═════ SUPPLIED ENTRIES

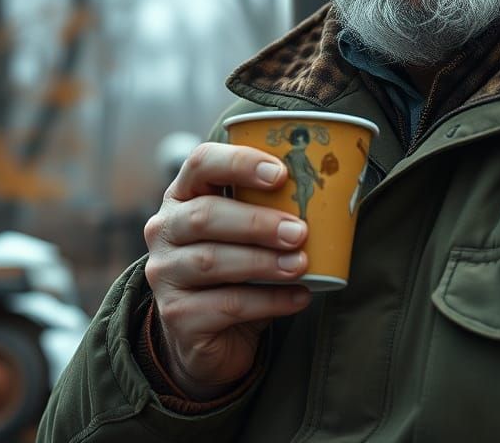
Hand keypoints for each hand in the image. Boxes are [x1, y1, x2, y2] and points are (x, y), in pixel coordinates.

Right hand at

══════════
═════ SUPPLIED ENTRIES

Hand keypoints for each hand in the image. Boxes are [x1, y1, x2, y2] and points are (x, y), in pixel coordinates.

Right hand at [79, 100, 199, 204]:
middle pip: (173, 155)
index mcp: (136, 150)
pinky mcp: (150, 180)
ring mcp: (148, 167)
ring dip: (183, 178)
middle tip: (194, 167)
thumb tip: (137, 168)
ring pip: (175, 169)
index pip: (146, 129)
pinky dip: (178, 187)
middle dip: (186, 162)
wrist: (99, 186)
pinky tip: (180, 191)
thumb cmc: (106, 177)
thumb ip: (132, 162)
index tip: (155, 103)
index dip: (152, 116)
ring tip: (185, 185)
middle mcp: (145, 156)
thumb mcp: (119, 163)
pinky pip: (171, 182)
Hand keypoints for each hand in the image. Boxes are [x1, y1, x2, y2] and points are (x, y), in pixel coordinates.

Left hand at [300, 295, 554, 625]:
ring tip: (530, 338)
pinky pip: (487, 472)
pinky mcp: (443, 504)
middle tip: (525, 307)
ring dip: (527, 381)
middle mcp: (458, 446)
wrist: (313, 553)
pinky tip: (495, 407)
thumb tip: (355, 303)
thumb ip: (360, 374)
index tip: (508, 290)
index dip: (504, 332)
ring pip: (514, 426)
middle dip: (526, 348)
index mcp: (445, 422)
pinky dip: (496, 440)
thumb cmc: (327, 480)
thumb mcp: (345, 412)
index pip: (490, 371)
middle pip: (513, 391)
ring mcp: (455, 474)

══════════

WHAT YOU ARE ASKED TO DO
With the first line being the one containing "pinky pip: (487, 472)" and the last line the one containing "thumb cmc: (327, 480)", transcribe exactly the lines above that fall in that range.

ANSWER BOX
pinky pip: (487, 472)
pinky mcp: (443, 504)
middle tip: (525, 307)
ring dip: (527, 381)
middle mcp: (458, 446)
wrist: (313, 553)
pinky tip: (495, 407)
thumb tip: (355, 303)
thumb ip: (360, 374)
index tip: (508, 290)
index dip: (504, 332)
ring pip: (514, 426)
middle dip: (526, 348)
index mcp: (445, 422)
pinky dip: (496, 440)
thumb cmc: (327, 480)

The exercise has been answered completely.